Pagcor comment #2: "Ang said he could raise Pagcor's annual revenue to at least P35B. If he could do it, why can't we?"
My comment: Sorry to disappoint Pagcor, but they can't, or they won't, for the simple reason that it's been amply proven in different countries of the world that the efficiency of government agencies pale in comparison to that of private enterprises. Especially in running for-profit ventures.
Add to that the fact that, over the decades, San Miguel's Ang has more than sufficiently proven his extraordinary business acumen and ability -- almost every business he touches turns into gold. I don't know if the present management of Pagcor can claim even just half as much money-making ability.
I believe that the biggest reason why the Pagcor top management doesn't want the firm sold is that if the sale pushes thru they are the first ones to be retired by Ang. But the self-preservation of a few people should not get in the way of bringing progress to the country and its millions of poor people who are bound to benefit from the $10B sale.

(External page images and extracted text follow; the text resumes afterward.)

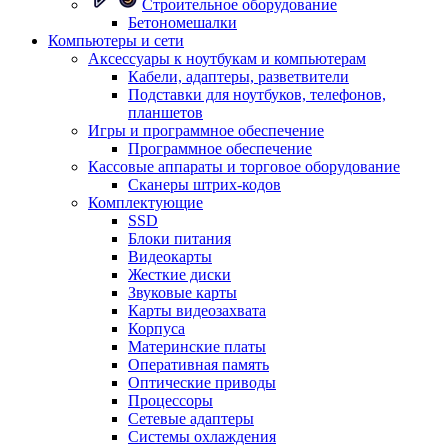
Строительное оборудование
Бетономешалки
Компьютеры и сети
Аксессуары к ноутбукам и компьютерам
Кабели, адаптеры, разветвители
Подставки для ноутбуков, телефонов,
планшетов
Игры и программное обеспечение
Программное обеспечение
Кассовые аппараты и торговое оборудование
Сканеры штрих-кодов
Комплектующие
SSD
Блоки питания
Видеокарты
Жесткие диски
Звуковые карты
Карты видеозахвата
Корпуса
Материнские платы
Оперативная память
Оптические приводы
Процессоры
Сетевые адаптеры
Системы охлаждения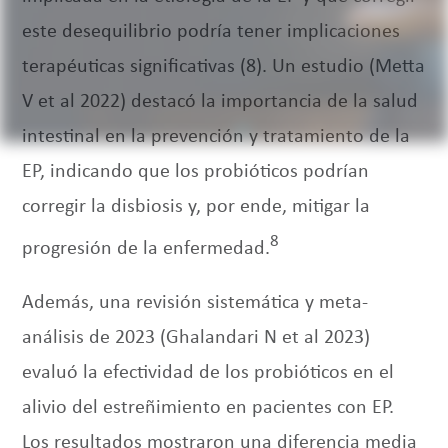
este desequilibrio podría tener implicaciones
terapéuticas significativas (8). Un estudio (Metta
V et al 2022) destacó la importancia de la salud
intestinal en la prevención y tratamiento de la
EP, indicando que los probióticos podrían
corregir la disbiosis y, por ende, mitigar la
8
progresión de la enfermedad.
Además, una revisión sistemática y meta-
análisis de 2023 (Ghalandari N et al 2023)
evaluó la efectividad de los probióticos en el
alivio del estreñimiento en pacientes con EP.
Los resultados mostraron una diferencia media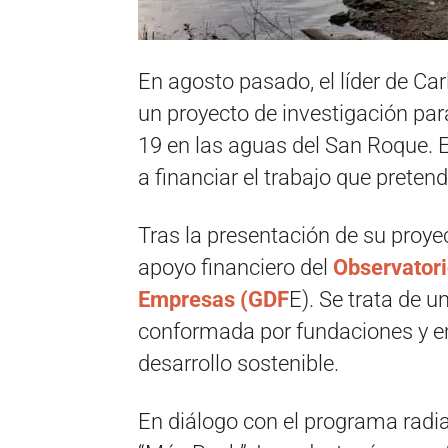
En agosto pasado, el líder de Car
un proyecto de investigación par
19 en las aguas del San Roque. E
a financiar el trabajo que preten
Tras la presentación de su proyec
apoyo financiero del
Observatori
Empresas (GDF
E). Se trata de u
conformada por fundaciones y 
desarrollo sostenible.
En diálogo con el programa radia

If I were the president, I'd jump at the opportunity to sell Pagcor, while there are still hot A-1 buyers. If it's true that the past administration has left a largely empty bag, and I have no reason to doubt it, why, this is the chance to fill it back for implementing much-needed projects and programs for the people.
Let's not go into analysis paralysis. A semi-optimum decision made at the right time is much better than an optimum decision made too late. Let's sell Pagcor now.
Management tip of the week: To succeed, you must continually learn-from your supervisors, your peers and even your subordinates. No matter how good you are, or so you think, other people always have other good ideas that you don't know yet. But you won't ever hear what they have to say if you're the one always talking. You'll never learn anything new from what you're saying-you already know them, you see. Remember the saying, "you can't listen with your mouth open."